ECB purchases for eurozone bonds have also long played a huge part in keeping the cost of borrowing for governments at close to zero.

“The election hasn’t been a major factor, so far,” Mr McGrath said.

In essence, the market believes that, ultimately, it will be one of the two established parties who will end up in power and I think there is an element of trust that Ireland will remain fiscally compliant.

Mr McGrath said the State can refinance at “very attractive levels,” adding that whatever the outcome of the election, bond yields would likely remain at very low levels for the foreseeable.

The yield on the Irish 10-year bond traded at minus-13 basis points, compared with minus-11 basis points before the election campaign, and not far from August’s record low of minus-15 basis points.

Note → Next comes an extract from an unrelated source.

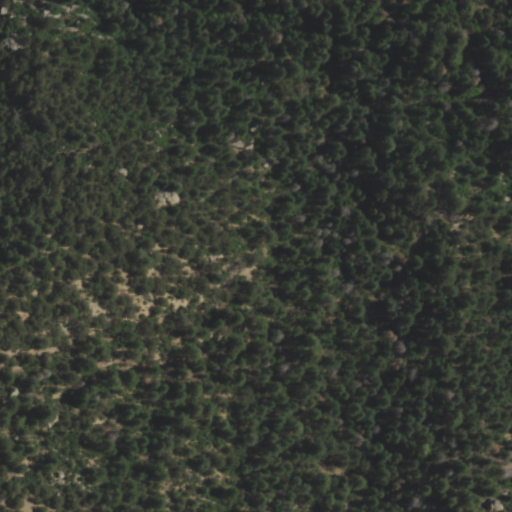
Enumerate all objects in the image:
road: (315, 78)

Irish bond yields are trading close to those of France, while Germany continues to be the standout sovereign borrower, with its 10-year yield trading at minus-43 basis points.

In some other parts of the eurozone, the governments of Portugal, at plus-27 basis points, Spain, at 24 basis points, and Italy, at 95 basis points, continue to pay albeit low costs to borrow and refinance their debts.

With a much higher base rate, the UK’s 10-year gilt trades at plus-52 basis points.

Conall Mac Coille, chief economist at Davy, said the polls had, so far, made no marked impression on Irish bonds.

It would be a concern for investors if there were uncertainty around the government or some sort of uncertainty emerged about maintaining budget surpluses in the medium-term, he said.